● SOURCE PASSAGE
^^^^
I am grateful that I brought back flowers from the market yesterday. Color once again becomes a welcome friend inside the farmhouse.
And here's another thing that requires nerve: as you may know, on Sunday, I clean the house. Because I've been sniffly, my work isn't as thorough as it otherwise might be. Ed does help by employing his robot friend to do the vacuuming. We try as best we can to make things tidy.
Too, I do laundry, which means that I take the rickety steps down to the basement where the ancient machines reside. (Yes, they are ancient. Ed picked up the broken dryer at St. Vinny's Thrift Shop and that was twenty years ago). While down there, I typically vacuum up some questionable dirt with the permanently positioned there vacuum cleaner. I mean, I would never bring that machine upstairs. Who knows what stuff it sucks in, what with mice, bugs and reptiles having the run of the land there! (Remember? I once found a snake skin in the basement! A snake skin!!) While vacuuming up a week's worth of stuff, I see a big puddle under the furnace. Ed!!!
He comes down, unscrews something, notices a stream of water gushing out, goes to the end of a long rubber hose, gives it a blow. I see backed-up water and yukky stuff come pouring out by the furnace.
^^^^
● INFORMATION SHOWN
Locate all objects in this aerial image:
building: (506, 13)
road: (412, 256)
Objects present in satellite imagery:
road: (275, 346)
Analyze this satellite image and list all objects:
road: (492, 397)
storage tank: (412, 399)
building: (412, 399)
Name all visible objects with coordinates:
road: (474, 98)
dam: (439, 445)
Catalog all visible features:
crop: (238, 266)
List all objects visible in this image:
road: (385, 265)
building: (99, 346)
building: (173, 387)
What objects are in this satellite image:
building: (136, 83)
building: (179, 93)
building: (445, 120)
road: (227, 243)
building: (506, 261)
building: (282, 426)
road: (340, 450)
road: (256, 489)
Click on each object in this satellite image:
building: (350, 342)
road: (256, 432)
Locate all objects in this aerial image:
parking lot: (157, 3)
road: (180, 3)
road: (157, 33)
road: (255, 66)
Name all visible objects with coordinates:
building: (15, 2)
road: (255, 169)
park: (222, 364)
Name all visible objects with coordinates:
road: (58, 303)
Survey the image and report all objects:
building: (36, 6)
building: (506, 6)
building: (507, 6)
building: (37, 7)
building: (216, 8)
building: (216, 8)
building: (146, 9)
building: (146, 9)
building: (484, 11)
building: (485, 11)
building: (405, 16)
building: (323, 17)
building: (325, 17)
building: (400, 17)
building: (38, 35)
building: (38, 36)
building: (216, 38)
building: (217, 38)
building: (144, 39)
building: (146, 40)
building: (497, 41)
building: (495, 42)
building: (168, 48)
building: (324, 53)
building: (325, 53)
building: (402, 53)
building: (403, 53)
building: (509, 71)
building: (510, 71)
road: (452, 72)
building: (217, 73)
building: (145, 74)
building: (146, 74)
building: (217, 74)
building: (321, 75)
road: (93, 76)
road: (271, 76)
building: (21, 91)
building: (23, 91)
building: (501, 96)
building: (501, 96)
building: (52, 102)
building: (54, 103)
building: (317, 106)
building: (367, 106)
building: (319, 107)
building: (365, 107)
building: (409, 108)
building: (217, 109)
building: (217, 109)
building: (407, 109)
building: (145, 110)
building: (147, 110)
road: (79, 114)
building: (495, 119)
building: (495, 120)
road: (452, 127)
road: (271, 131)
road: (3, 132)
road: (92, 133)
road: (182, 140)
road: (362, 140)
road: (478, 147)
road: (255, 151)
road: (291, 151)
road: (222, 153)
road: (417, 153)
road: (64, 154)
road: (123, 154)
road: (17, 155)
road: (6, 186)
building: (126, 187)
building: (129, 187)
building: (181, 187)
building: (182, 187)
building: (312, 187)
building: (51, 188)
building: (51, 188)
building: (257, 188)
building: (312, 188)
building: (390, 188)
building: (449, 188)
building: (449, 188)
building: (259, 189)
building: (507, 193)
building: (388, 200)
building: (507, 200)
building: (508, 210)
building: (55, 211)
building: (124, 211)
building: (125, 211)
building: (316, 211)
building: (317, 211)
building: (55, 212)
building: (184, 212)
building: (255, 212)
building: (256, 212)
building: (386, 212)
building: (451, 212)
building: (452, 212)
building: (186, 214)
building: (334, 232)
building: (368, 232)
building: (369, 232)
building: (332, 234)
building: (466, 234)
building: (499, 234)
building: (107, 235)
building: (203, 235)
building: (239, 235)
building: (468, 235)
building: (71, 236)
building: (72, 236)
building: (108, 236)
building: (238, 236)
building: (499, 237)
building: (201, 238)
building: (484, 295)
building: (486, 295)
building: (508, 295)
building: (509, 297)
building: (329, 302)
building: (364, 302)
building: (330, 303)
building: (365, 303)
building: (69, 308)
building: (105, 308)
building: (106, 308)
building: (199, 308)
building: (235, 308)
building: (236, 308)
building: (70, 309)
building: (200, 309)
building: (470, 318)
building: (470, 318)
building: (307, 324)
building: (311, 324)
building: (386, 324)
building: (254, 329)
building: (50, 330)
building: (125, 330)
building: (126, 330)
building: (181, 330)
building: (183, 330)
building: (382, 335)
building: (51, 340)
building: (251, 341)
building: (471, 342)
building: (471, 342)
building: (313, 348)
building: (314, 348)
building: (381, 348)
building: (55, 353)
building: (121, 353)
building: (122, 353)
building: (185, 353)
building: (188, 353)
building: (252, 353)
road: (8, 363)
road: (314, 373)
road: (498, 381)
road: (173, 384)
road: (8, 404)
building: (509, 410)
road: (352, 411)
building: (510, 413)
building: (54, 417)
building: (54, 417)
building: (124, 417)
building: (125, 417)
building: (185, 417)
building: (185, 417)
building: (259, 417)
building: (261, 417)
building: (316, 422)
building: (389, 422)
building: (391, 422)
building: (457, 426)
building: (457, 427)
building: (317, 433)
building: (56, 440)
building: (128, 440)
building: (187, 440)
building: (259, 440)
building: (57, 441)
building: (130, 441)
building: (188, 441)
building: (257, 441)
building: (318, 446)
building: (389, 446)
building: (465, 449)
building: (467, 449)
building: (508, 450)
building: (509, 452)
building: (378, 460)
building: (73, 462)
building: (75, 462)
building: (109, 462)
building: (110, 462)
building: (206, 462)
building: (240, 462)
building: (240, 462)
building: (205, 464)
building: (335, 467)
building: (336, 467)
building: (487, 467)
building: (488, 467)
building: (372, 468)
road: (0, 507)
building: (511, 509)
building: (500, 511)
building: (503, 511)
^^^^
● PROBLEM DETAILS
List every action Ed takes in the farmhouse passage's sentence that begins "He comes down," in the order given.

● ANSWER SECTION
1. He comes down.
2. He unscrews something.
3. He notices a stream of water gushing out.
4. He goes to the end of a long rubber hose.
5. He gives it a blow.